Un milione in piazza a Tripoli, la polizia spara. Tv di stato: operazione contro terroristi. Quattro tribù in marcia sulla capitale. La Ue: stop immediato a uso forza. Berlusconi allarmato.
ROMA - Non si placa la rivolta in Libia, nonostante la sanguinosa repressione e il paese scivola verso la guerra civile. Nel pomeriggio l'aviazione ha bombardato i manifestanti in piazza a Tripoli, dove nel mattino si contavano già 61 morti, saliti nel pomeriggio a 250.
Centinaia di migliaia di persone (alcune fonti parlano di un milione) si erano radunate sulla Piazza Verde. La polizia ha aperto il fuoco sulla folla. Secondo la tv di stato i raid aerei su Tripoli fanno parte di operazioni contro covi di sabotatori e terroristi. Nella capitale sono stati incendiati i palazzi del potere.

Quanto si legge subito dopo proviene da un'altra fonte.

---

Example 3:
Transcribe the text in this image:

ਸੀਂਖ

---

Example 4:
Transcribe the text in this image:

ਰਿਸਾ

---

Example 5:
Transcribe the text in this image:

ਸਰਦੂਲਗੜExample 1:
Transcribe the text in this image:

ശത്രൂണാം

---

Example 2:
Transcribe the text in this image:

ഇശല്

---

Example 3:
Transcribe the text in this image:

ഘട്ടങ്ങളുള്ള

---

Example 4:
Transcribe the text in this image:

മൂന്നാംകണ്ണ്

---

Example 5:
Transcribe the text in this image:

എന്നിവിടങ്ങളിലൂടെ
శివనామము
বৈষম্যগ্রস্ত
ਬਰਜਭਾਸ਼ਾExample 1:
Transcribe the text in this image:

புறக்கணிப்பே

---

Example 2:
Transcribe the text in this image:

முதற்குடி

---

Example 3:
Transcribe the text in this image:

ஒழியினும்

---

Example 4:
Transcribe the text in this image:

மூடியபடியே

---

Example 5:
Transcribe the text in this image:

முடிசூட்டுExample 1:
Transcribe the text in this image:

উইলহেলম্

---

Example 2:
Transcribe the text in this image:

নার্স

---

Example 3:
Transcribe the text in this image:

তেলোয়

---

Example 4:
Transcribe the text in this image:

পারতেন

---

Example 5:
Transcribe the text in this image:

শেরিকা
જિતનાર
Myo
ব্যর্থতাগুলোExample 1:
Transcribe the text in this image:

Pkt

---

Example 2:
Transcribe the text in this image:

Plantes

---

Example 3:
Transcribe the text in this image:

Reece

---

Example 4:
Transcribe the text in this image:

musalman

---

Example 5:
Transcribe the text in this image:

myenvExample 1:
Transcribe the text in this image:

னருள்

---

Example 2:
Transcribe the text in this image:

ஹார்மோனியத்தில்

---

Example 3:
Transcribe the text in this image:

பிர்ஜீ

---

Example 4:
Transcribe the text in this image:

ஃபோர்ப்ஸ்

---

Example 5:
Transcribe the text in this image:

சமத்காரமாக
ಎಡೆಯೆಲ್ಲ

In giornata si era diffusa la voce che diverse città, tra cui Bengasi e Sirte, erano finite nelle mani dei manifestanti dopo le defezioni nell'esercito. Ma alcuni testimoni hanno smentito. Il ministro della Giustizia si è dimesso in segno di protesta «per l'eccessivo uso di violenza contro le manifestazioni». In tutto il paese sono interrotte le comunicazioni telefoniche.
L'aeronautica libica sta prendendo di mira i dimostranti sulla via al Gumhuriya che porta alla Piazza Verde, bombardando manifestanti che si dirigevano verso una base militare per procurarsi munizioni. Sul terreno le forze di sicurezza sparano contro i dimostranti diretti verso il compound di Gheddafi. Ahmed Elgazir, un operatore per la difesa dei diritti umani, ha affermato che la Libyan News Centre di Ginevra ha ricevuto una telefonata di richiesta d'aiuto da parte di una donna «testimone del massacro in corso e che è riuscita a chiamare tramite un telefono satellitare».
Voci di golpe militare. Fonti libiche hanno fatto sapere ad Al Jazeera che all'interno dell'esercito vi sarebbero grandi tensioni, al punto da poter prevedere che il capo di stato maggiore aggiunto, El Mahdi El Arabi, possa dirigere un colpo di stato militare contro il colonnello Muhammar Gheddafi, al potere da un quarantennio. Un gruppo di leader musulmani libici ha detto che la rivolta contro la leadership è un dovere divino di ciascuno.